Préparations. Les observateurs américains ont utilisé les instruments les plus sophistiqués dont ils disposaient. Près de Philadelphie, le maître horloger David Rittenhouse a utilisé sa propre montre spécialement construite, un télescope réfracteur de 144 puissances et un instrument à altitude égale. À Cambridge, Massachusetts, John Winthrop a eu recours au télescope de huit pieds de Harvard, à une horloge à pendule d'une précision exceptionnelle et à un quadrant astronomique qu'il a emprunté au collectionneur des douanes de Boston. D'autres points d'observation ont été mis en place au Rhode Island, à New York, au New Jersey et en Virginie. En tout, au moins vingt-deux observations officielles ont été faites en Amérique du Nord. L'enthousiasme populaire grandit; les non-académiques rassemblaient des verres fumés à utiliser avec leurs télescopes et montres de poche moins puissants. Ils savaient peu de choses sur ce qui se passait mais ont réalisé que c'était important et voulaient en faire partie.

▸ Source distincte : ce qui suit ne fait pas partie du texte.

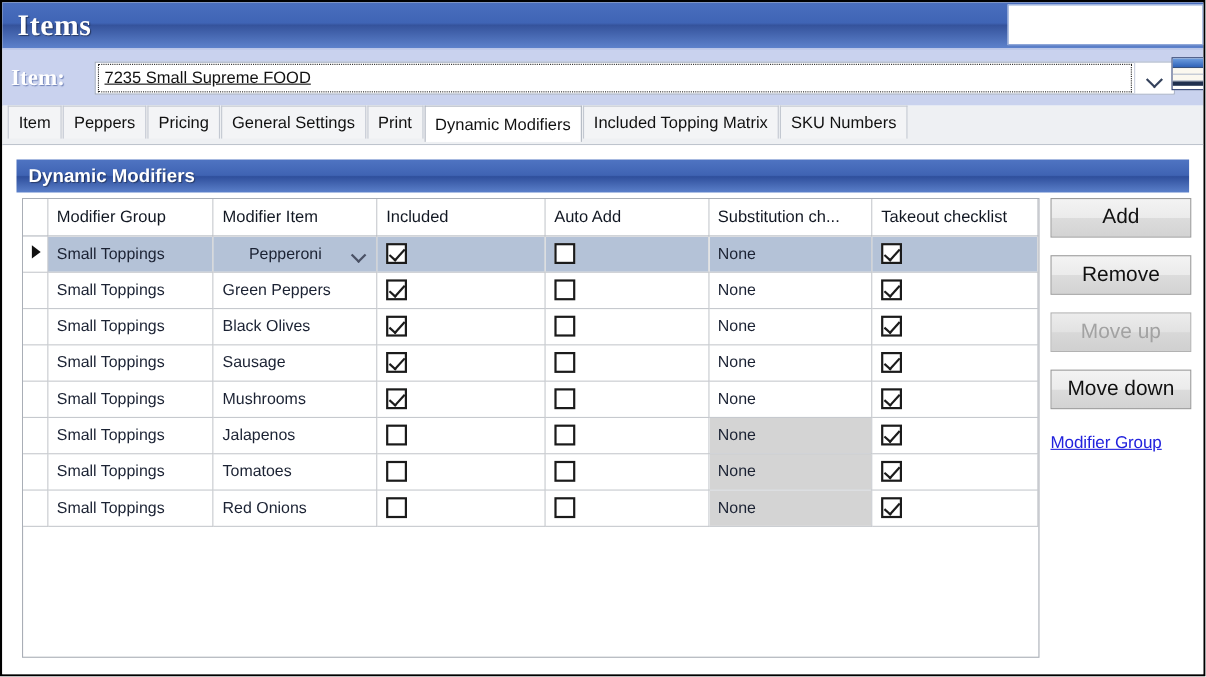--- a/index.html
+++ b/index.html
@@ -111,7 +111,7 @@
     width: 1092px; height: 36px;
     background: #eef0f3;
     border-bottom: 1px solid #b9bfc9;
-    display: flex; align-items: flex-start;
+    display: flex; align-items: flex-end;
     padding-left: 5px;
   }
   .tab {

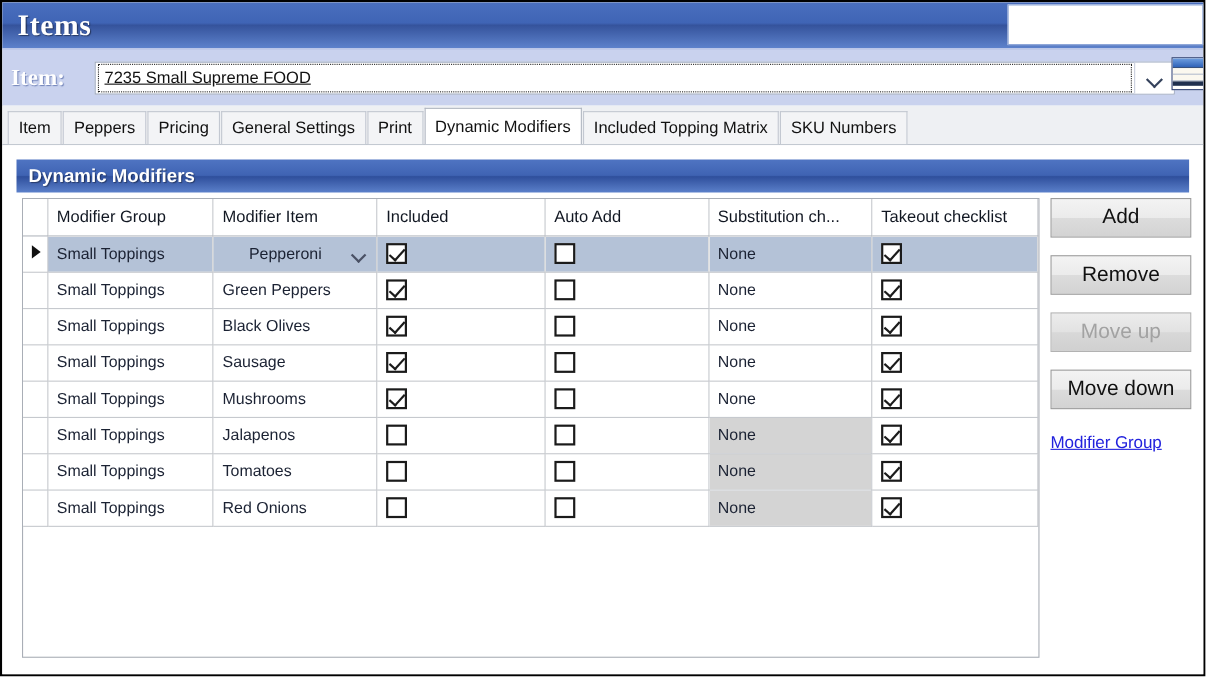--- a/index.html
+++ b/index.html
@@ -318,7 +318,7 @@
         <span>Item</span>
       </div>
       <div class="tab">
-        <span>Peppers</span>
+        <span>Numbers</span>
       </div>
       <div class="tab">
         <span>Pricing</span>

Succès. Lorsque le jour est venu de juin, le temps était clair dans pratiquement tous les endroits où une observation était faite. Dans les villes, les foules se sont rassemblées dans un respect discret pour regarder les observateurs. Rittenhouse, regardant dans l'expectative à travers son télescope, est devenu si excité au moment du contact qu'il a en fait oublié de le signaler pendant plusieurs secondes (dans une situation où chaque seconde faisait une énorme différence dans les calculs finaux). Quand tout fut fini, l'American Philosophical Society publia plusieurs observations. La qualité de ceux-ci variait considérablement, mais toutes ont été recherchées, car on estimait qu'un plus grand nombre de variations donnerait en fin de compte une moyenne plus précise. Les scientifiques européens semblaient satisfaits des efforts américains; un scientifique suédois a déclaré qu'ils avaient donné «une satisfaction infinie à nos astronomes». Les données obtenues ont été un triomphe en soi; bien que plusieurs astronomes et mathématiciens américains se soient attaqués aux calculs minutieux, une seule tentative de calcul de la parallaxe a été publiée en Amérique, et c'était après que certains des résultats européens aient déjà été connus. En comparant les observations de la Pennsylvanie et de Greenwich, Rittenhouse et un compatriote ont estimé la distance entre la Terre et le Soleil à environ 93 millions de miles - proche du chiffre accepté aujourd'hui. Le transit de Vénus a non seulement attiré l'attention du public et stimulé la recherche scientifique en Amérique, mais les observations ont attiré l'attention internationale. Un passionné a sans doute parlé pour beaucoup quand il a déclaré que le transit de Vénus «a fait un crédit à notre pays qui aurait été acheté à bas prix pour vingt fois la somme!